En 1936, Gerhard Schrader, un químico alemán especializado en la producción de insecticidas, manipulaba moléculas en busca de un insecticida eficaz. Un día, se topó con un compuesto con aroma a manzana, un olor que, muchos años después, también recordarían los supervivientes de la masacre de Halabja, la ciudad en la que en 1988 Sadam Hussein envenenó a miles de kurdos.
El gas descubierto por Schrader, conocido como tabún, era una herramienta eficaz para aniquilar a los insectos. Sus moléculas se insertan en el organismo, bloquean el sistema nervioso y engañan a los músculos, que creen recibir señales para permanecer contraídos y se tensan sin control. Empiezan las convulsiones, el pecho se contrae y la víctima muere por asfixia. El gas mataba a los insectos, pero también a las personas, y en aquella Alemania de entreguerras esa capacidad resultaba muy atractiva.
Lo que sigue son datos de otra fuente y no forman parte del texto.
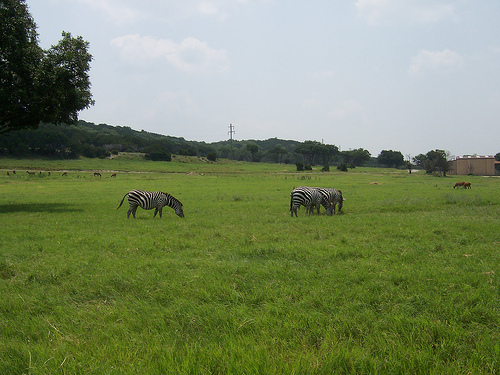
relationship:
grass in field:
[55, 245, 452, 357] [13, 168, 482, 360]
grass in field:
[19, 305, 127, 371] [13, 168, 482, 360]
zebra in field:
[117, 189, 185, 219] [24, 173, 473, 351]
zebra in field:
[289, 186, 334, 218] [13, 168, 482, 360]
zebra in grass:
[117, 189, 185, 219] [55, 280, 411, 357]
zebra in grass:
[284, 184, 321, 220] [44, 244, 484, 351]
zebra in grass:
[323, 189, 343, 215] [0, 271, 483, 371]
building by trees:
[449, 161, 485, 179] [418, 149, 451, 178]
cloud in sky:
[137, 51, 273, 96] [90, 5, 480, 126]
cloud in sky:
[358, 30, 476, 128] [79, 10, 483, 120]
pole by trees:
[222, 114, 248, 177] [201, 137, 291, 165]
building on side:
[448, 154, 496, 175] [444, 37, 498, 273]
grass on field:
[102, 230, 445, 340] [2, 157, 498, 369]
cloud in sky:
[281, 14, 438, 93] [82, 5, 439, 167]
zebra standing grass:
[117, 189, 185, 219] [64, 240, 439, 354]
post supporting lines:
[224, 120, 237, 140] [180, 112, 356, 144]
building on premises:
[448, 154, 496, 175] [386, 172, 483, 242]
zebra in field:
[109, 178, 179, 224] [27, 222, 471, 352]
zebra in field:
[280, 175, 364, 215] [27, 222, 471, 352]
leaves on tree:
[39, 77, 60, 92] [4, 8, 94, 136]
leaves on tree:
[15, 64, 35, 74] [0, 20, 99, 141]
Se había creado el primer gas nervioso de la historia, una sustancia similar a la que se utilizó en la masacre de Siria de la semana pasada.
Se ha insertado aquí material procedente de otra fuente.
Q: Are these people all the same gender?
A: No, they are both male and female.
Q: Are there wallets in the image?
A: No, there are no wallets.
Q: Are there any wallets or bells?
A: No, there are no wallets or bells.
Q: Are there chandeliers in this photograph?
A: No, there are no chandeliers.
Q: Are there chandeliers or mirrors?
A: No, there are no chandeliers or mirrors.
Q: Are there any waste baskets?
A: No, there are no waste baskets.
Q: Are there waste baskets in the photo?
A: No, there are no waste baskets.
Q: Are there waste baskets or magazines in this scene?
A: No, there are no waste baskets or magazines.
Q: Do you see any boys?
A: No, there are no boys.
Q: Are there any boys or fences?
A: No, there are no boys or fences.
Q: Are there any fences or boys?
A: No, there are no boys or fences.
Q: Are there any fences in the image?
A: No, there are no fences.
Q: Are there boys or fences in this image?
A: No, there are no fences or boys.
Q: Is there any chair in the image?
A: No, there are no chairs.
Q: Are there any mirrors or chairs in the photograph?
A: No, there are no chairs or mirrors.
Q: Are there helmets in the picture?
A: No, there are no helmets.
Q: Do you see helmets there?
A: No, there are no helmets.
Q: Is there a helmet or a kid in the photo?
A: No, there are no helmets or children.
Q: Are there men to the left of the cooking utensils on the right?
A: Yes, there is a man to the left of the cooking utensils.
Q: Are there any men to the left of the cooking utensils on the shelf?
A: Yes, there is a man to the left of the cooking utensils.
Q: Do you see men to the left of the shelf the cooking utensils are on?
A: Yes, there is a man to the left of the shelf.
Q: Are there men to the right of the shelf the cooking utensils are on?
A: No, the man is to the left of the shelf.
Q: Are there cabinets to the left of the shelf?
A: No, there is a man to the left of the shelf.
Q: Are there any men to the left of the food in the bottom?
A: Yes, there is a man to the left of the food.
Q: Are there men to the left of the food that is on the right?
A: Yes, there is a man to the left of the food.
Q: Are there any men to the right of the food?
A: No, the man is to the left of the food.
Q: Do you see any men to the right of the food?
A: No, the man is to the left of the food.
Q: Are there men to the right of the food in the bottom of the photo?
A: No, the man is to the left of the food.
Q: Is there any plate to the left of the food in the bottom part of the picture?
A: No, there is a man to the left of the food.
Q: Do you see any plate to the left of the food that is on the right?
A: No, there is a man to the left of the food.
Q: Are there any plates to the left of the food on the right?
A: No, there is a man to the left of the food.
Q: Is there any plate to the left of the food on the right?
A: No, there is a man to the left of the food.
La historia del desarrollo de la guerra química es uno más de los escenarios en los que se puede observar la ambivalencia de la ciencia. La producción de pesticidas eficaces, aún con sus numerosos efectos negativos, ha permitido mejorar la producción agrícola para alimentar a más personas y ha ayudado a combatir graves enfermedades infecciosas como la malaria. Sin embargo, la misma industria que buscaba compuestos con el potencial para mejorar la vida de la gente ha creado algunas de las armas más temibles que existen. El mismo Schrader continuó con su investigación en insecticidas, y dos años después, en 1938, se encontró con el gas sarín, una de las sustancias que podrían haberse utilizado en los bombardeos de Siria.
Schrader realizó estos hallazgos trabajando en IG Farben, una empresa de la que, además del poliuretano, que se utiliza para hacer calzado, casas o preservativos, o el prontosil, uno de los primeros antibióticos, surgieron algunas de las armas químicas más infames de la historia. Además del sarín y el tabún, esta compañía fue la encargada de producir el Zyklon B, el pesticida con el que Hitler trató de eliminar la “plaga judía”. Uno de los creadores de ese gas, que también tiene sus orígenes en el desarrollo de pesticidas, fue Fritz Haber, el padre de la guerra química.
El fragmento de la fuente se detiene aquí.